## What is required
The line containing "Men, SAC PAUILLAC: 8 -> 11", and every line after it to the end of the listing, should be repeated exactly; the pictures should not.

## Dataset

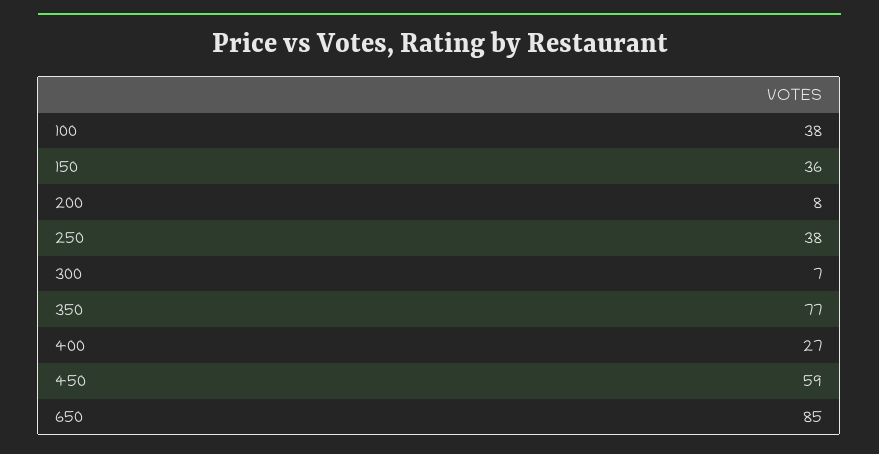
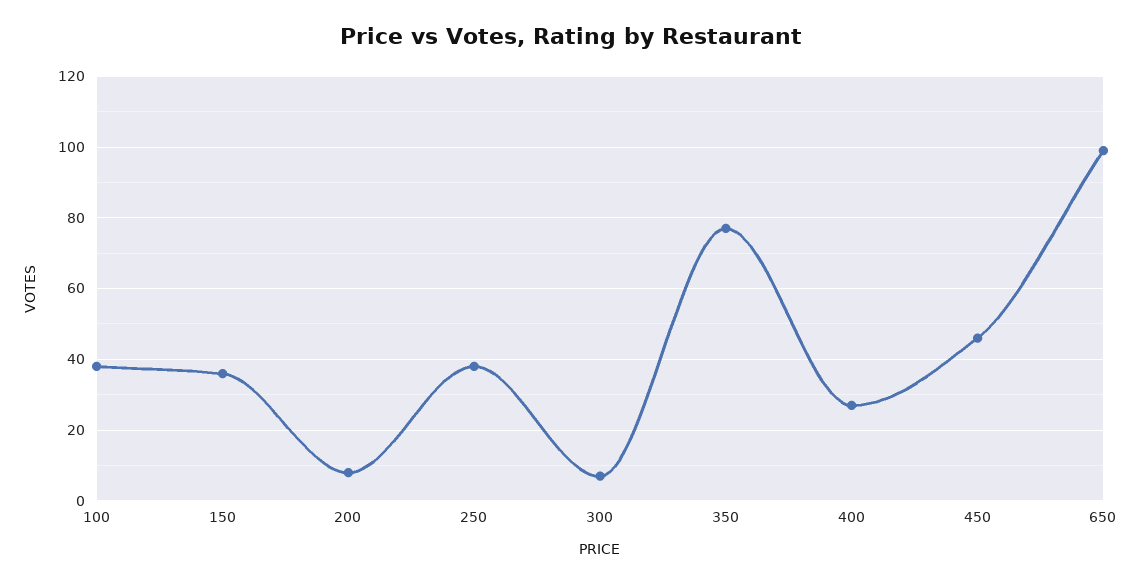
450: 59 -> 45
650: 85 -> 100

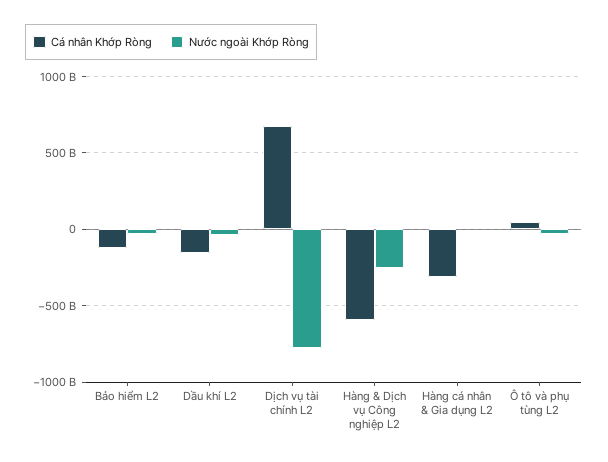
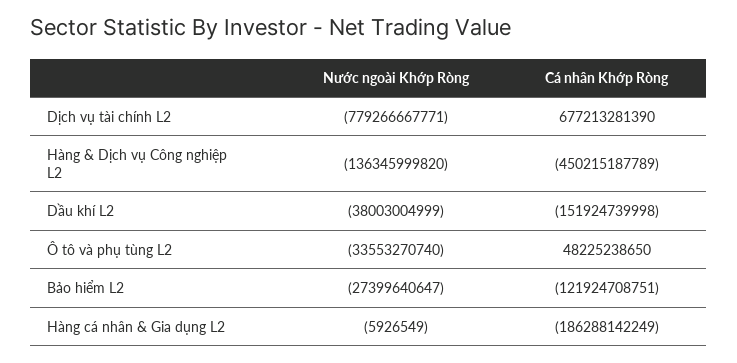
Cá nhân Khớp Ròng, Hàng & Dịch vụ Công nghiệp L2: -600000000000 -> -450215187789
Nước ngoài Khớp Ròng, Hàng & Dịch vụ Công nghiệp L2: -250000000000 -> -136345999820
Cá nhân Khớp Ròng, Hàng cá nhân & Gia dụng L2: -300000000000 -> -186288142249

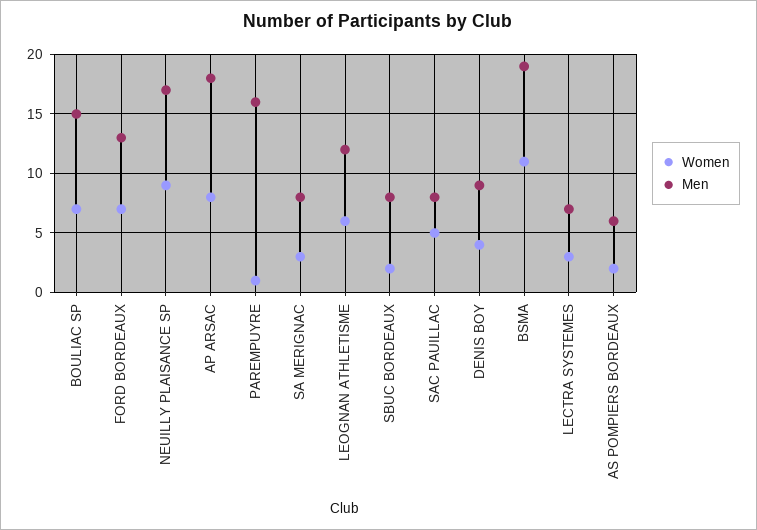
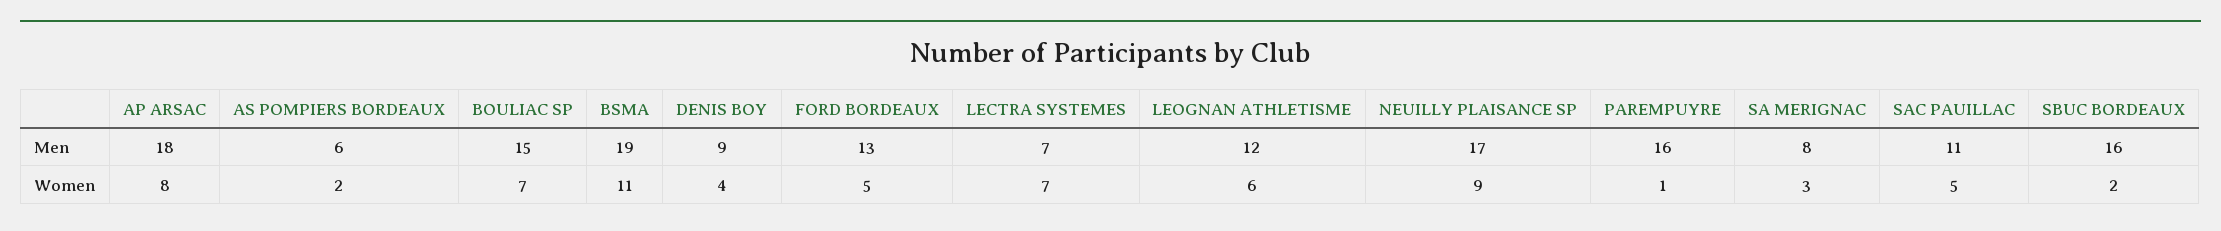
Women, FORD BORDEAUX: 7 -> 5
Men, SBUC BORDEAUX: 8 -> 16
Men, SAC PAUILLAC: 8 -> 11
Women, LECTRA SYSTEMES: 3 -> 7

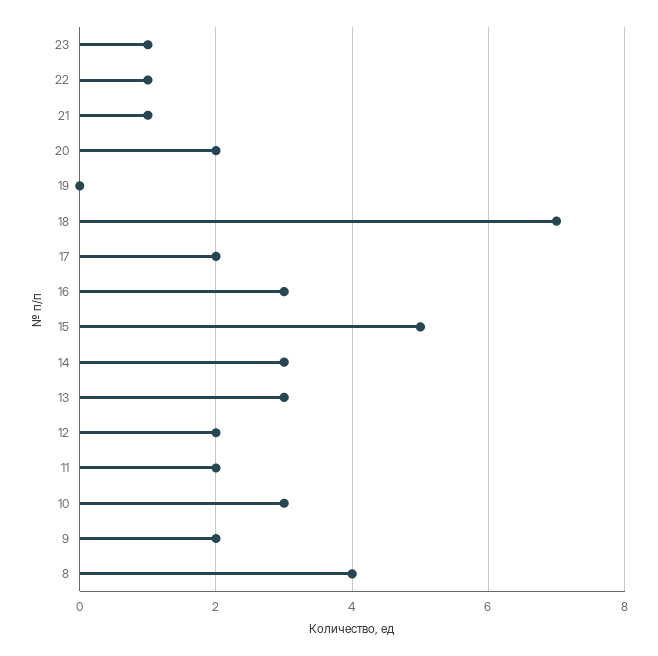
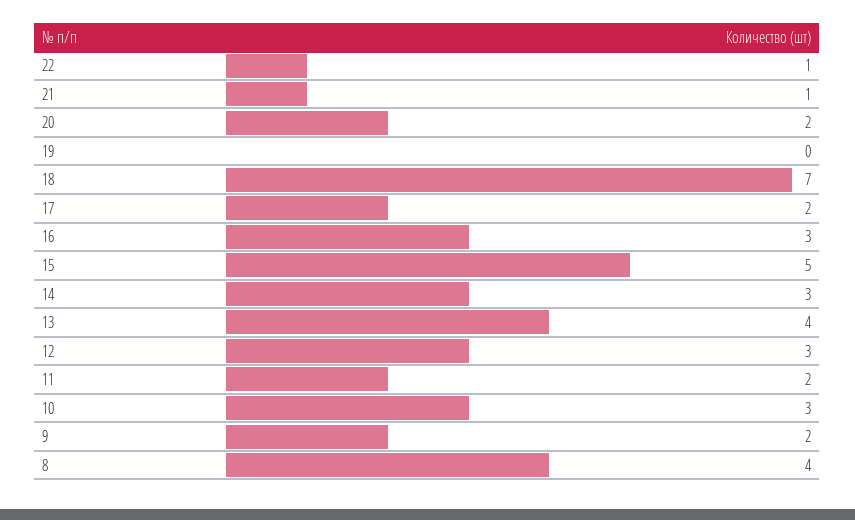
23: 1 -> none
13: 3 -> 4
12: 2 -> 3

## Output
Men, SAC PAUILLAC: 8 -> 11
Women, LECTRA SYSTEMES: 3 -> 7

23: 1 -> none
13: 3 -> 4
12: 2 -> 3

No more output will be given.